═══ Input for this task

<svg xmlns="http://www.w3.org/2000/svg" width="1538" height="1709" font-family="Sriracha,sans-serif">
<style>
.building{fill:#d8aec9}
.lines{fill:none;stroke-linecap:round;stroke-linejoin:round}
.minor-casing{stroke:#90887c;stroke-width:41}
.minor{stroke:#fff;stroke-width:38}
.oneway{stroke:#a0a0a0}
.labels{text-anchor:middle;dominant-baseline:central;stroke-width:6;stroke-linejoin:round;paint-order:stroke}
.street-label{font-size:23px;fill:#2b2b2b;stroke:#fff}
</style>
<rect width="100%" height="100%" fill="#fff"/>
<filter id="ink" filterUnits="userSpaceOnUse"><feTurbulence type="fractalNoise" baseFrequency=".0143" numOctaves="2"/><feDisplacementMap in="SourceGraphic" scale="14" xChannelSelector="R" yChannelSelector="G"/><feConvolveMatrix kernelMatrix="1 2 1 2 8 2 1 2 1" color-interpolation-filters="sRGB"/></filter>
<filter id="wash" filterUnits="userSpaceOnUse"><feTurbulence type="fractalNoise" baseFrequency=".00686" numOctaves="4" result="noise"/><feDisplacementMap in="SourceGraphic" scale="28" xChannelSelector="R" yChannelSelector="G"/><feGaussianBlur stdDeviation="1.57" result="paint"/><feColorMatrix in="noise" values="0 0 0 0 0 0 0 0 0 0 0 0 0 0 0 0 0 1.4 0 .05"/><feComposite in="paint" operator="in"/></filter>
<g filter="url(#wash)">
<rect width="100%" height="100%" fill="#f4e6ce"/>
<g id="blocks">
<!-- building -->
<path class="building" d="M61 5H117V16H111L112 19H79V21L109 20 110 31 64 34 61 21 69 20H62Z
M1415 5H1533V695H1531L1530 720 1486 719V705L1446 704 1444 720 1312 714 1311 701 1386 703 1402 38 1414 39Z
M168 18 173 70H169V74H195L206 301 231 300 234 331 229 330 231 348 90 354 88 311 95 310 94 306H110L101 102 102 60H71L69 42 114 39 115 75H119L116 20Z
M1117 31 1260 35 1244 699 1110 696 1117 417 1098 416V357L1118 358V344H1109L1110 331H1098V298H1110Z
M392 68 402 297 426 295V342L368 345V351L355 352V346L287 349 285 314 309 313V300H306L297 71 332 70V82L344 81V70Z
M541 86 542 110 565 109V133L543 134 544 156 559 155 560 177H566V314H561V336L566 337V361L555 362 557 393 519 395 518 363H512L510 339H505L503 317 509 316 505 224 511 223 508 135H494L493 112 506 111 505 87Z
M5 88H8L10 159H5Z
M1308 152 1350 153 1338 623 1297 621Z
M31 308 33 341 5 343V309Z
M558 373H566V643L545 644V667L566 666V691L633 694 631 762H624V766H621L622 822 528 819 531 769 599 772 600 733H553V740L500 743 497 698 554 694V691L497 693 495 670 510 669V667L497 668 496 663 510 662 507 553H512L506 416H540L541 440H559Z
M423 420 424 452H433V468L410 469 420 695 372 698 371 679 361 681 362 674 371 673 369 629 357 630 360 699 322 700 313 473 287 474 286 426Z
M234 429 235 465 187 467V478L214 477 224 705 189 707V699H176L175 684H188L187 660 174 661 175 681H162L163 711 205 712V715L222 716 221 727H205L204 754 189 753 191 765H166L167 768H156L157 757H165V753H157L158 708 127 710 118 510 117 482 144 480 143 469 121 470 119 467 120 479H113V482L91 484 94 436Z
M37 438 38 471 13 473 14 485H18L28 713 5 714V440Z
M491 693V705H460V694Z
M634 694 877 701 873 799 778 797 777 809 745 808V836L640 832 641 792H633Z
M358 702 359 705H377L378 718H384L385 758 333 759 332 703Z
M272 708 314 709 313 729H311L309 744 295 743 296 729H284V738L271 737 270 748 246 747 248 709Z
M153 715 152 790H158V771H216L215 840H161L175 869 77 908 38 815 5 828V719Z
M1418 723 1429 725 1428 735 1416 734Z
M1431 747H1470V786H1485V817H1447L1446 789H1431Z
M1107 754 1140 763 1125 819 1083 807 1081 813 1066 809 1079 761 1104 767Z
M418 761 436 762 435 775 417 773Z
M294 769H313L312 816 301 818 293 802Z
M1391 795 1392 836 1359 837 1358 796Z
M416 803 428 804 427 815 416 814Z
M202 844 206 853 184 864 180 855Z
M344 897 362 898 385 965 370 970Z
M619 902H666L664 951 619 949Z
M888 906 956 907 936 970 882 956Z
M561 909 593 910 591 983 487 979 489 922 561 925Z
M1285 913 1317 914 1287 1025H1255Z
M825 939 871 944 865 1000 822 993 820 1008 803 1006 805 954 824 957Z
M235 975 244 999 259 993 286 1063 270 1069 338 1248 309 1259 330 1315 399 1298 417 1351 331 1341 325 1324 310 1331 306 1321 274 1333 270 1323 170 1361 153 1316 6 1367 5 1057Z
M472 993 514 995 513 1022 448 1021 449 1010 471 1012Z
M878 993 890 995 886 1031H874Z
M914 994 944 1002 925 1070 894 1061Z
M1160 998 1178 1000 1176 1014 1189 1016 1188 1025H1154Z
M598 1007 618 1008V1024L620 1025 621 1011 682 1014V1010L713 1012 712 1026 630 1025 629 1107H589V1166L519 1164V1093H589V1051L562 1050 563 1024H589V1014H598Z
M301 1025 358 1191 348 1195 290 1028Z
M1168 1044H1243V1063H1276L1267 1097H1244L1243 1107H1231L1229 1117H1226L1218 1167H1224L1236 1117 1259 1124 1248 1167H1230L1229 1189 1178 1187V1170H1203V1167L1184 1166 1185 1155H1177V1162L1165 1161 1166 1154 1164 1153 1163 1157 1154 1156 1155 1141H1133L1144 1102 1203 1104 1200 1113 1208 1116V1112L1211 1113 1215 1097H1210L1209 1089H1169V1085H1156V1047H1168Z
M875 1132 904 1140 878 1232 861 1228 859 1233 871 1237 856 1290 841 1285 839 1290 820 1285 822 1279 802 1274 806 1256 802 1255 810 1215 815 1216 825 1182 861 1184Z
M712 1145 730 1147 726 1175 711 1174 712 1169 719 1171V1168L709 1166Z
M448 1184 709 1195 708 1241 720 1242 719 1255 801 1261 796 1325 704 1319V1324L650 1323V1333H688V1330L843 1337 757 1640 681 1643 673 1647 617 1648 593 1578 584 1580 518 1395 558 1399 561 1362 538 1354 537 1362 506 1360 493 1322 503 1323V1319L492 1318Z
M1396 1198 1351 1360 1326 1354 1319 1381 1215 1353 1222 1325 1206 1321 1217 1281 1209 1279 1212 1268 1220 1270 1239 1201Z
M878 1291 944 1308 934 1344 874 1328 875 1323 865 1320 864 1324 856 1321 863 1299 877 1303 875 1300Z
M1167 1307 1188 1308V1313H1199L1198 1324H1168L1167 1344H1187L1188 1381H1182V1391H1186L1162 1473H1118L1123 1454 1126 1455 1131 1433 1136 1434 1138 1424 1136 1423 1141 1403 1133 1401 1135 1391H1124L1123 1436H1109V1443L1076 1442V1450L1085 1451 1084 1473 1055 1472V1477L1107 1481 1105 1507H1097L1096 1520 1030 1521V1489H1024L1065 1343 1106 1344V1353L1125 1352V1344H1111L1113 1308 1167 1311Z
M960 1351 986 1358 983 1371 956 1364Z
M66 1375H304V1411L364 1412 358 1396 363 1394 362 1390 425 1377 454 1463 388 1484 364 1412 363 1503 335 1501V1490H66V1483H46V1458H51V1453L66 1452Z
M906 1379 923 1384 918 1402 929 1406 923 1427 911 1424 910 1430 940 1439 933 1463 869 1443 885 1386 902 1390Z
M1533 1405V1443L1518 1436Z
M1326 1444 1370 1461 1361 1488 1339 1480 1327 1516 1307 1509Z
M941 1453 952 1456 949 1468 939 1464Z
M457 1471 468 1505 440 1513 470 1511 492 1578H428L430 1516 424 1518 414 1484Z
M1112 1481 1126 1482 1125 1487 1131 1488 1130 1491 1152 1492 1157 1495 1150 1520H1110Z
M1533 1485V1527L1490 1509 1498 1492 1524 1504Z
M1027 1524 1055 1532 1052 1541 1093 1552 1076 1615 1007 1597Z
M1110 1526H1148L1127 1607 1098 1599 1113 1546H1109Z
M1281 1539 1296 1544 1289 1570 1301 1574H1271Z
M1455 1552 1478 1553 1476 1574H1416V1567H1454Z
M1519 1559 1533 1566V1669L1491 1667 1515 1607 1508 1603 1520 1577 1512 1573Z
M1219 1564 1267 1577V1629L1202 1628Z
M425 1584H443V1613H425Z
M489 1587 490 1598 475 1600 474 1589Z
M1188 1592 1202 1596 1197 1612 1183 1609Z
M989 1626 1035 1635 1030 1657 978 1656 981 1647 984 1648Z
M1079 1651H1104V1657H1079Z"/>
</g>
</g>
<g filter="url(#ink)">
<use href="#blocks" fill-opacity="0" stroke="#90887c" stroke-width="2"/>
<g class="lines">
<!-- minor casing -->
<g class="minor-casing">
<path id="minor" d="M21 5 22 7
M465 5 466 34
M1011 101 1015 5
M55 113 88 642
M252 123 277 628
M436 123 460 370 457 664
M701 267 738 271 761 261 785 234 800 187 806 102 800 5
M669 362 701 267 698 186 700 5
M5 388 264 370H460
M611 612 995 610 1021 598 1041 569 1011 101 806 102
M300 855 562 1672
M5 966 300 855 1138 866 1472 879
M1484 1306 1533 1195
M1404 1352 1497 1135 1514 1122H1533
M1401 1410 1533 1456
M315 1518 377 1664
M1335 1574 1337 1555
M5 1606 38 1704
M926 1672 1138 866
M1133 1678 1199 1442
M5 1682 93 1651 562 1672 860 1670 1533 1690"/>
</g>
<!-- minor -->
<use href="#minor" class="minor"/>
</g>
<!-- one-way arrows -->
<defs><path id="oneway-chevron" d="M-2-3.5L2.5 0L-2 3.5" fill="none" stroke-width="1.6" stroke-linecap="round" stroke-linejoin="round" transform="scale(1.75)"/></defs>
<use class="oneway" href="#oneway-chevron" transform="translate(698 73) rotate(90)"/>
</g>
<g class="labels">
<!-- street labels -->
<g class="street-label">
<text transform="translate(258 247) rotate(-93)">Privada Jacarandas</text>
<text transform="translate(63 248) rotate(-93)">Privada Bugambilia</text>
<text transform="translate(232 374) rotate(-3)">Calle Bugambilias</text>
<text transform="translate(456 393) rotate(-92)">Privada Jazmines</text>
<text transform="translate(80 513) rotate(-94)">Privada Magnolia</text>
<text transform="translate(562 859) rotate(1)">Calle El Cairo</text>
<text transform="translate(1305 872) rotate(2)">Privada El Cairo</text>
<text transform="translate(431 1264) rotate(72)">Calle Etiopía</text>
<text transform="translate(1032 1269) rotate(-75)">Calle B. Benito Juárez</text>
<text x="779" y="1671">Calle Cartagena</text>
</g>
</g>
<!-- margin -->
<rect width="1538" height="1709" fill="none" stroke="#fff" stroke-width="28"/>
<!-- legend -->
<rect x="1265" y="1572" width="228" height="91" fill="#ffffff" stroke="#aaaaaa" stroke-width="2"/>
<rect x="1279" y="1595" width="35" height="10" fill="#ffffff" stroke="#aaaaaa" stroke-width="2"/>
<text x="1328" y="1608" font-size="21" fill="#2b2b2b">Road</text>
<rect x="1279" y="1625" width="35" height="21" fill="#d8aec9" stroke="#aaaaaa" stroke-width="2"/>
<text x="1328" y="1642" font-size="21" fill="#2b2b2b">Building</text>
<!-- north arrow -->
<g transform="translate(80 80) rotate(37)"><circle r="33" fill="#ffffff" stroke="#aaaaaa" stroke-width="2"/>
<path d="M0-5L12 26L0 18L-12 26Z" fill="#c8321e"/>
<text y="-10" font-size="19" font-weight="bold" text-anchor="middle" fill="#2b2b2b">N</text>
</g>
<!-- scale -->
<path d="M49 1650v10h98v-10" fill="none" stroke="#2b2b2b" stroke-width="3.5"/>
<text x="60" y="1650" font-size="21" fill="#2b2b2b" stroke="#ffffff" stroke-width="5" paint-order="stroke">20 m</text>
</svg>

══════

Instructions to follow:
The job is to copy each line from the material above that holds the word "lines".

Answer to this exercise:
.lines{fill:none;stroke-linecap:round;stroke-linejoin:round}
<g class="lines">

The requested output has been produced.